[Task data — start]

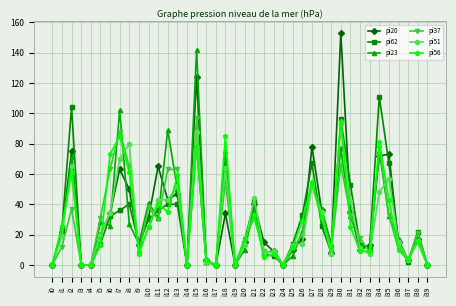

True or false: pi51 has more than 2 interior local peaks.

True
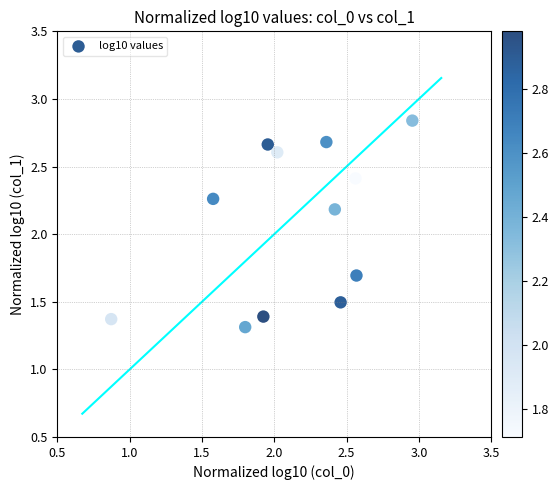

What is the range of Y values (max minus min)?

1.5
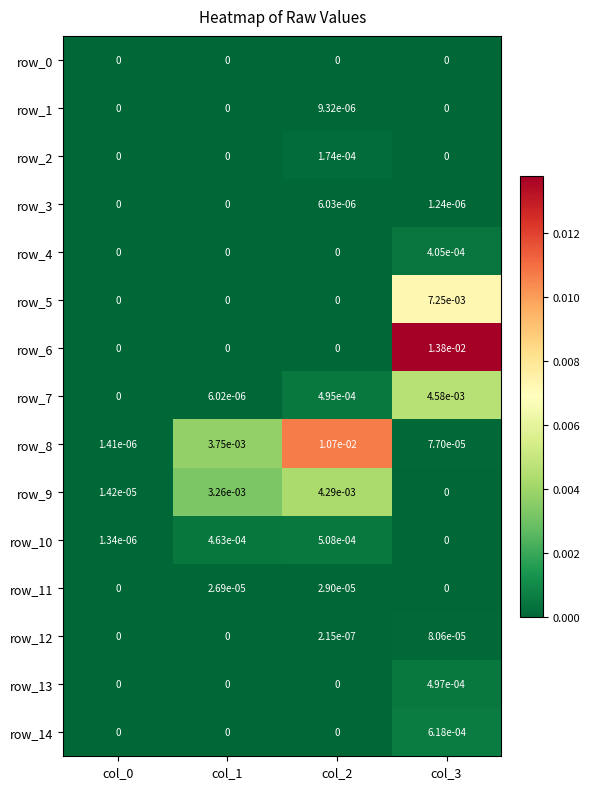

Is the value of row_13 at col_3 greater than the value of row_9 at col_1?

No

[Task data — finish]
[Task data — start]

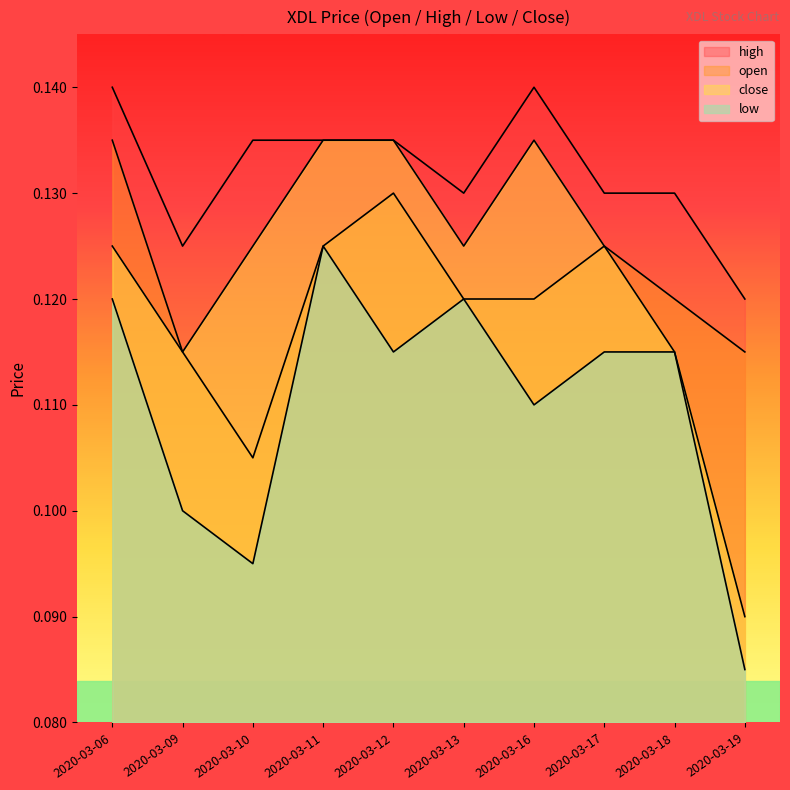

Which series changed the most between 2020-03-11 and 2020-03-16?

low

[Task data — finish]

▸ Problem details: Find every line in the material above that contains the string "than" and copy each of those lines. Case counts.

▸ Answer for this exercise:
True or false: pi51 has more than 2 interior local peaks.
Is the value of row_13 at col_3 greater than the value of row_9 at col_1?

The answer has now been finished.